Assigned task
The answer must be an exact restatement of all the data.

Records supplied

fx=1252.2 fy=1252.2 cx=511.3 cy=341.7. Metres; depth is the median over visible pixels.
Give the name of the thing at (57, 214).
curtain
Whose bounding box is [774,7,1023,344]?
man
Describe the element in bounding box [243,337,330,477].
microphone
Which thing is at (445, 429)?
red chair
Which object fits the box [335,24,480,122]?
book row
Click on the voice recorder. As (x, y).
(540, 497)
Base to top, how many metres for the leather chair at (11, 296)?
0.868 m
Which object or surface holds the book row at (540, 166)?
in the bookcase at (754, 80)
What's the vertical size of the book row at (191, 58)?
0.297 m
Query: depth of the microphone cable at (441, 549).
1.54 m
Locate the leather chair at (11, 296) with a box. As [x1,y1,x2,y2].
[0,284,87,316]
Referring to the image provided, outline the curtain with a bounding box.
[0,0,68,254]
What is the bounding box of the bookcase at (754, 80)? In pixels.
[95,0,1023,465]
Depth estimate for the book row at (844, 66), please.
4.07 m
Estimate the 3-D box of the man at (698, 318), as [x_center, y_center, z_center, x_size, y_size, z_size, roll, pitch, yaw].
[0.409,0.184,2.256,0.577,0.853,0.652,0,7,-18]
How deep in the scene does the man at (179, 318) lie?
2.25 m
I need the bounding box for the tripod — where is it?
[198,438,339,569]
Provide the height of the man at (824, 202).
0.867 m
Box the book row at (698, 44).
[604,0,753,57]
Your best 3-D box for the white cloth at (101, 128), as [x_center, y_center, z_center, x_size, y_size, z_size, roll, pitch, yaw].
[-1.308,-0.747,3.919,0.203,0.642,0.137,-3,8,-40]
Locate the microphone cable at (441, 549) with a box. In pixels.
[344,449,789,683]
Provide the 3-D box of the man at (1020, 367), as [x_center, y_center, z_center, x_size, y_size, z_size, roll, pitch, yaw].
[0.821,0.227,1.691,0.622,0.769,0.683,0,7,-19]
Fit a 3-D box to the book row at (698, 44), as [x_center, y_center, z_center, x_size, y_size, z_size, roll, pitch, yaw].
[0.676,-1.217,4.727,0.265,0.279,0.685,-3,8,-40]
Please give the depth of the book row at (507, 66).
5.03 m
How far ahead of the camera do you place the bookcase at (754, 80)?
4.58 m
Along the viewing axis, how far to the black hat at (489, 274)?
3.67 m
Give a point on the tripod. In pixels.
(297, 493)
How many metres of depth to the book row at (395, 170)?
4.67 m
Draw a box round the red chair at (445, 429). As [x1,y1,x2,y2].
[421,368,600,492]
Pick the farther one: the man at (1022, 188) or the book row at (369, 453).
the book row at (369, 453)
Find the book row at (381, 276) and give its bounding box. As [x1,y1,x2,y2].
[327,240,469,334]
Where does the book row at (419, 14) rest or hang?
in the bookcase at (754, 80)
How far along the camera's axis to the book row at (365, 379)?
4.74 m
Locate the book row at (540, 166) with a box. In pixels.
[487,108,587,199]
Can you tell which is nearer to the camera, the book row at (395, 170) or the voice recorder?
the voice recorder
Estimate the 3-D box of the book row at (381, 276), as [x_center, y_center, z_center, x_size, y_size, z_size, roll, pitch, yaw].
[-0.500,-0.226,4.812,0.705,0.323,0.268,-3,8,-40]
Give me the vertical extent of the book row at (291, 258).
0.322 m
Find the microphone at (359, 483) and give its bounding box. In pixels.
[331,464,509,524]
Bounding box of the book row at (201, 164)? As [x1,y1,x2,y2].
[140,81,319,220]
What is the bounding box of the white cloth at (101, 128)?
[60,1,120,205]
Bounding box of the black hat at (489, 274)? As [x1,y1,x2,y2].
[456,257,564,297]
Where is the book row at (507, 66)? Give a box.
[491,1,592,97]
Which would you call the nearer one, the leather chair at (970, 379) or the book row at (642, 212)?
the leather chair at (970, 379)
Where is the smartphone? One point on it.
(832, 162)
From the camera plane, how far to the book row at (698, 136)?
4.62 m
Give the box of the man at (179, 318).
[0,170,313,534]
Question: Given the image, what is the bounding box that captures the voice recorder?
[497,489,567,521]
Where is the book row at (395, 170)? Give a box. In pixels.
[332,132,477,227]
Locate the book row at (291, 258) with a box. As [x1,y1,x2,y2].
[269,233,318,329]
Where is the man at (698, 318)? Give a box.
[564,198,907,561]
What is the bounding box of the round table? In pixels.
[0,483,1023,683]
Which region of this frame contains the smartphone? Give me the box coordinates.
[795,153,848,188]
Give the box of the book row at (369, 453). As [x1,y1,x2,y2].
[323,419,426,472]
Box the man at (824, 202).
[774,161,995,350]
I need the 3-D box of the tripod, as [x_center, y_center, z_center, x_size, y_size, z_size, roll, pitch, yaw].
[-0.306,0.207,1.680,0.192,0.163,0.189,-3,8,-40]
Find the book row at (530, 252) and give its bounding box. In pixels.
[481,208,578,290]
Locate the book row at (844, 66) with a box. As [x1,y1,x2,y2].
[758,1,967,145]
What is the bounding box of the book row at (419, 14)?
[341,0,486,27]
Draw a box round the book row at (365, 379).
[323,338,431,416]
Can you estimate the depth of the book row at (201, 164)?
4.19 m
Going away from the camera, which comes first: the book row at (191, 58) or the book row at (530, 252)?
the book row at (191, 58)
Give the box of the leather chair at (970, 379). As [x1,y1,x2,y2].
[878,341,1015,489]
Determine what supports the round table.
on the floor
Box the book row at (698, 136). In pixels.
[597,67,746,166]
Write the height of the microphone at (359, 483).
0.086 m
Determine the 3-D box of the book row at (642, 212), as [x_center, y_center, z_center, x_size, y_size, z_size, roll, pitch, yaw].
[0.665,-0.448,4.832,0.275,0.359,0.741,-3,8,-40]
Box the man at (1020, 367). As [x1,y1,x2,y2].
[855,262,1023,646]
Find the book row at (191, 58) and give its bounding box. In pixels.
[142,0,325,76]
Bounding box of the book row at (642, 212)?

Solution for this task
fx=1252.2 fy=1252.2 cx=511.3 cy=341.7. Metres; depth is the median over visible pixels.
Give the name of the thing at (57, 214).
curtain
Whose bounding box is [774,7,1023,344]?
man
Describe the element in bounding box [243,337,330,477].
microphone
Which thing is at (445, 429)?
red chair
Which object fits the box [335,24,480,122]?
book row
Click on the voice recorder. As (x, y).
(540, 497)
Base to top, how many metres for the leather chair at (11, 296)?
0.868 m
Which object or surface holds the book row at (540, 166)?
in the bookcase at (754, 80)
What's the vertical size of the book row at (191, 58)?
0.297 m
Query: depth of the microphone cable at (441, 549).
1.54 m
Locate the leather chair at (11, 296) with a box. As [x1,y1,x2,y2].
[0,284,87,316]
Referring to the image provided, outline the curtain with a bounding box.
[0,0,68,254]
What is the bounding box of the bookcase at (754, 80)? In pixels.
[95,0,1023,465]
Depth estimate for the book row at (844, 66), please.
4.07 m
Estimate the 3-D box of the man at (698, 318), as [x_center, y_center, z_center, x_size, y_size, z_size, roll, pitch, yaw].
[0.409,0.184,2.256,0.577,0.853,0.652,0,7,-18]
How deep in the scene does the man at (179, 318) lie?
2.25 m
I need the bounding box for the tripod — where is it?
[198,438,339,569]
Provide the height of the man at (824, 202).
0.867 m
Box the book row at (698, 44).
[604,0,753,57]
Your best 3-D box for the white cloth at (101, 128), as [x_center, y_center, z_center, x_size, y_size, z_size, roll, pitch, yaw].
[-1.308,-0.747,3.919,0.203,0.642,0.137,-3,8,-40]
Locate the microphone cable at (441, 549) with a box. In pixels.
[344,449,789,683]
Provide the 3-D box of the man at (1020, 367), as [x_center, y_center, z_center, x_size, y_size, z_size, roll, pitch, yaw].
[0.821,0.227,1.691,0.622,0.769,0.683,0,7,-19]
Fit a 3-D box to the book row at (698, 44), as [x_center, y_center, z_center, x_size, y_size, z_size, roll, pitch, yaw].
[0.676,-1.217,4.727,0.265,0.279,0.685,-3,8,-40]
Please give the depth of the book row at (507, 66).
5.03 m
How far ahead of the camera do you place the bookcase at (754, 80)?
4.58 m
Along the viewing axis, how far to the black hat at (489, 274)?
3.67 m
Give a point on the tripod. In pixels.
(297, 493)
How many metres of depth to the book row at (395, 170)?
4.67 m
Draw a box round the red chair at (445, 429). As [x1,y1,x2,y2].
[421,368,600,492]
Pick the farther one: the man at (1022, 188) or the book row at (369, 453).
the book row at (369, 453)
Find the book row at (381, 276) and give its bounding box. As [x1,y1,x2,y2].
[327,240,469,334]
Where does the book row at (419, 14) rest or hang?
in the bookcase at (754, 80)
How far along the camera's axis to the book row at (365, 379)?
4.74 m
Locate the book row at (540, 166) with a box. In pixels.
[487,108,587,199]
Can you tell which is nearer to the camera, the book row at (395, 170) or the voice recorder?
the voice recorder
Estimate the 3-D box of the book row at (381, 276), as [x_center, y_center, z_center, x_size, y_size, z_size, roll, pitch, yaw].
[-0.500,-0.226,4.812,0.705,0.323,0.268,-3,8,-40]
Give me the vertical extent of the book row at (291, 258).
0.322 m
Find the microphone at (359, 483) and give its bounding box. In pixels.
[331,464,509,524]
Bounding box of the book row at (201, 164)? As [x1,y1,x2,y2].
[140,81,319,220]
What is the bounding box of the white cloth at (101, 128)?
[60,1,120,205]
Bounding box of the black hat at (489, 274)? As [x1,y1,x2,y2].
[456,257,564,297]
Where is the book row at (507, 66)? Give a box.
[491,1,592,97]
Which would you call the nearer one, the leather chair at (970, 379) or the book row at (642, 212)?
the leather chair at (970, 379)
Where is the smartphone? One point on it.
(832, 162)
From the camera plane, how far to the book row at (698, 136)?
4.62 m
Give the box of the man at (179, 318).
[0,170,313,534]
Question: Given the image, what is the bounding box that captures the voice recorder?
[497,489,567,521]
Where is the book row at (395, 170)? Give a box. In pixels.
[332,132,477,227]
Locate the book row at (291, 258) with a box. As [x1,y1,x2,y2].
[269,233,318,329]
Where is the man at (698, 318)? Give a box.
[564,198,907,561]
What is the bounding box of the round table? In pixels.
[0,483,1023,683]
Which region of this frame contains the smartphone? Give me the box coordinates.
[795,153,848,188]
Give the box of the book row at (369, 453). As [x1,y1,x2,y2].
[323,419,426,472]
Box the man at (824, 202).
[774,161,995,350]
I need the 3-D box of the tripod, as [x_center, y_center, z_center, x_size, y_size, z_size, roll, pitch, yaw].
[-0.306,0.207,1.680,0.192,0.163,0.189,-3,8,-40]
Find the book row at (530, 252) and give its bounding box. In pixels.
[481,208,578,290]
Locate the book row at (844, 66) with a box. As [x1,y1,x2,y2].
[758,1,967,145]
What is the bounding box of the book row at (419, 14)?
[341,0,486,27]
Draw a box round the book row at (365, 379).
[323,338,431,416]
Can you estimate the depth of the book row at (201, 164)?
4.19 m
Going away from the camera, which comes first: the book row at (191, 58) or the book row at (530, 252)?
the book row at (191, 58)
Give the box of the leather chair at (970, 379). As [x1,y1,x2,y2].
[878,341,1015,489]
Determine what supports the round table.
on the floor
Box the book row at (698, 136). In pixels.
[597,67,746,166]
Write the height of the microphone at (359, 483).
0.086 m
Determine the 3-D box of the book row at (642, 212), as [x_center, y_center, z_center, x_size, y_size, z_size, roll, pitch, yaw].
[0.665,-0.448,4.832,0.275,0.359,0.741,-3,8,-40]
Box the man at (1020, 367). As [x1,y1,x2,y2].
[855,262,1023,646]
Find the book row at (191, 58) and give its bounding box. In pixels.
[142,0,325,76]
Bounding box of the book row at (642, 212)?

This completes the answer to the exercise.